More Americans are expected to hit the road this holiday weekend than last year, meaning larger traffic jams and fewer last-minute deals for families looking to get away.
About 31.2 million travelers are traveling this Memorial Day, up 5.4 percent from last year, according to projections from AAA. The majority of them -- 61 percent -- will spend at least some time with friends and relatives over the long weekend.
"While the economy continues to be rocked by waves of occasional uncertainty, improved economic performance from one year ago should cause more Americans to take vacations this Memorial Day holiday weekend," said Glen MacDonell, director of AAA Travel Services.
Most of those travelers -- 87 percent, according to AAA -- plan to make their journeys by car. The average distance traveled by Americans this Memorial Day holiday is expected to reach 626 miles, about the same as last year.
"Memorial Day is very much a driving vacation," said Anne Banas, executive editor of travel website SmarterTravel "People do fly for Memorial Day but more people hit the road."
Her advice: figure out your traffic hot spots in advance, and try to time your trip to travel through them at off-peak hours.
"Instead of heading out Friday night after work, consider driving Saturday morning instead.
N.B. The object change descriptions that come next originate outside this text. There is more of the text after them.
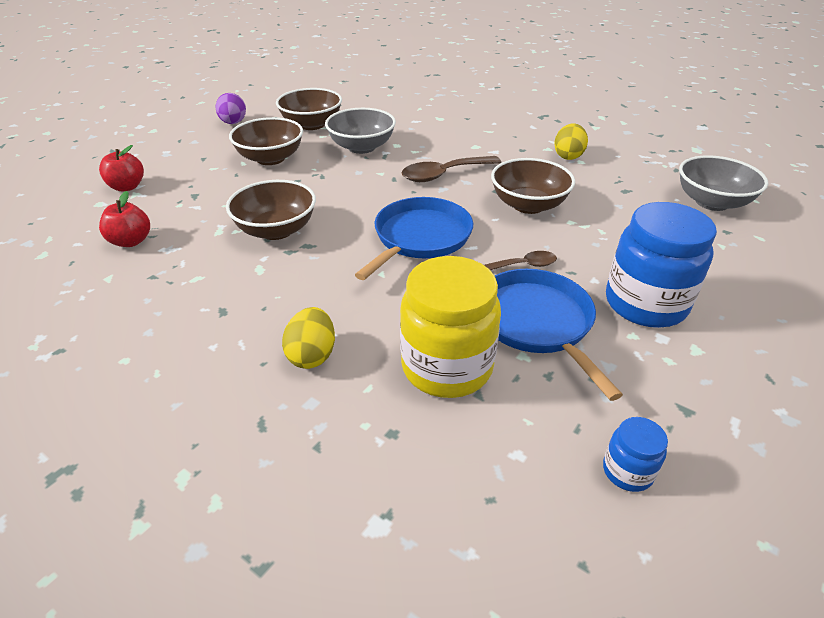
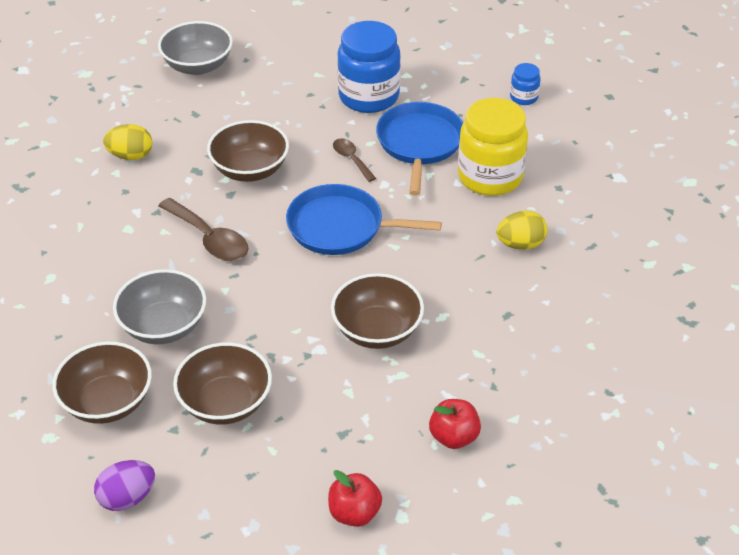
camera: 110 degrees left, 5 degrees up
blue pan [495,269,623,401] -> blue pan turned 135 degrees clockwise [376,102,463,195]

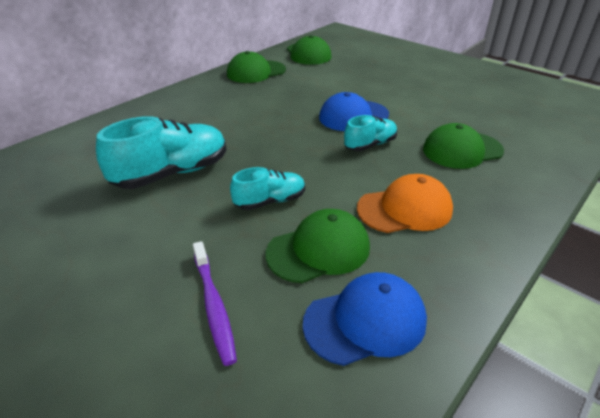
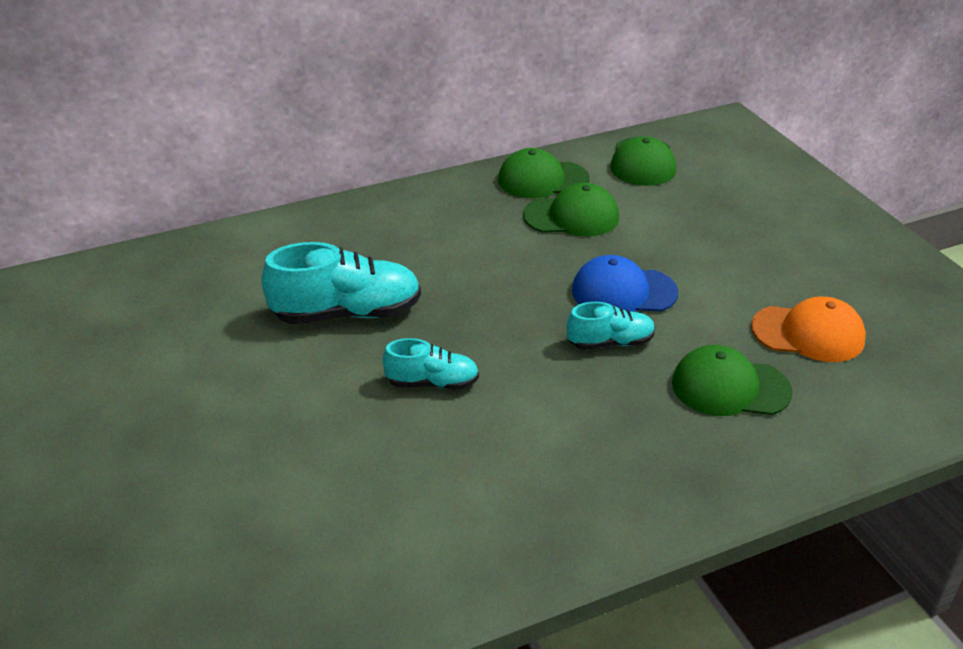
camera: 25 degrees right, 0 degrees up
purple toothbrush [193,241,237,366] -> none
green cap [266,209,370,283] -> green cap moved to [523,183,619,237]
blue cap [303,272,427,366] -> none
orange cap [357,174,453,233] -> orange cap moved to [751,296,866,362]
Or maybe -- if you can -- get a jump on the holiday and head out Thursday," she said.
AAA said that hotel prices will be down slightly, but probably not enough to see significant savings. Nights at three-diamond properties will drop to and average of $141.60 a night, from $142.45 last year. Two-diamond lodgings will be down 4 percent at an average cost of $99 a night.
And don't expect to be able to just walk into any hotel.
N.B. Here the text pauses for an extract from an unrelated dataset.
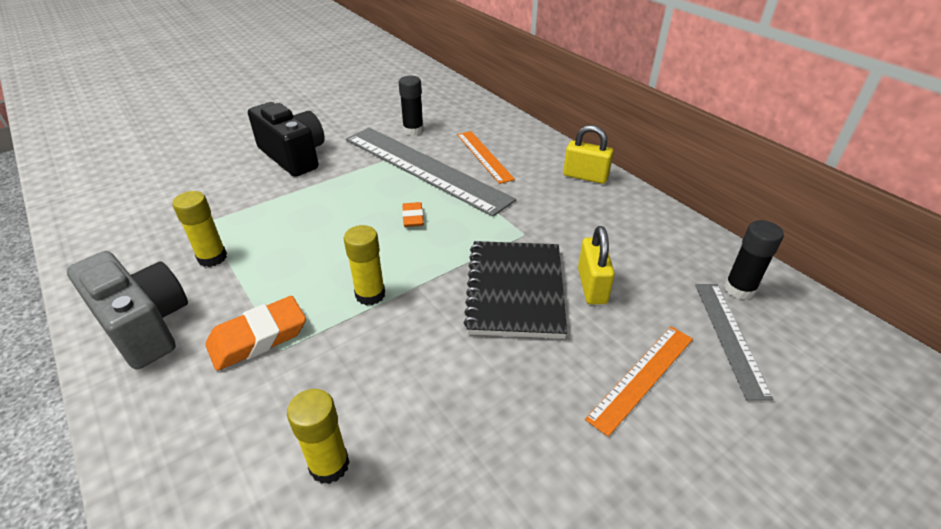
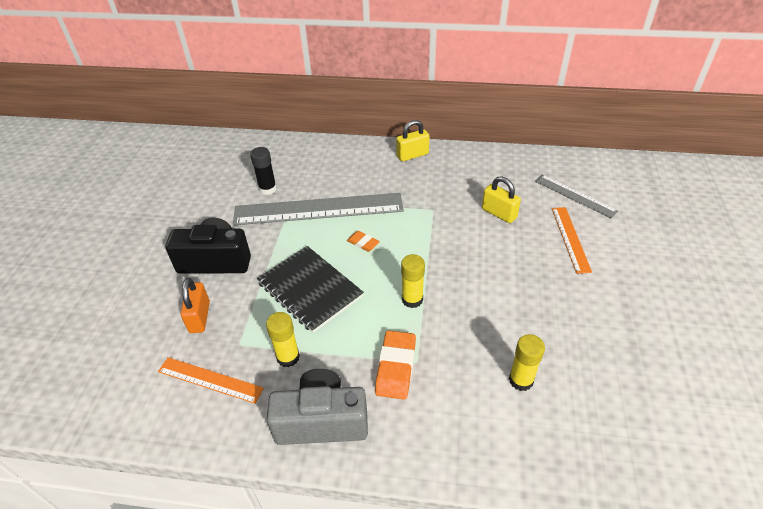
camera: 45 degrees left, 5 degrees up
orange ruler [457,131,515,184] -> orange ruler moved to [158,357,264,404]
black notebook [463,241,567,339] -> black notebook moved to [257,246,364,333]
black glue stick [724,220,784,300] -> none
none -> orange padlock [181,278,210,333]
"Increased travel can also mean reduced availability, especially in markets like central Florida, where the opening of exciting new attractions is expected to make the area one of the summer's most popular destinations," MacDonell said.
Still, Banas said there are bargains to be found out there. While airlines can cut the number of seats available to passengers simply by not flying a plane, hotels can't eliminate rooms. That means there is a large oversupply, and many owners will cut rates to fill vacant rooms, especially at the last minute.
"There are a lot of hotels that are slashing prices," Banas said. "I think you could find some really good deals at places within a day's drive."
Leisure air travel is also expected to grow slightly -- about 2.4 percent according to AAA -- with 2.15 million holiday fliers expected over the weekend. Don't expect any last-second discounts here.
"Fares are up from last year, there's no question," said George Hobica, president of airfarewatchdog.com. "In past years, we're talking about the last five years, when business was slower, they had last-minute holiday sales for off-peak travel. We saw fewer and fewer of those even last year."
Hobica recommends passengers arrive at the airport extra early during the busy holiday period.
"The earlier you get to the airport, the better the chances are that you're going to make your connection, because the airlines will be able to put you on an earlier flight at no cost" if there is a delay, he said.
There is no wiggle room in the system anymore, Hobica said, and flights are so full, even in nonpeak travel times.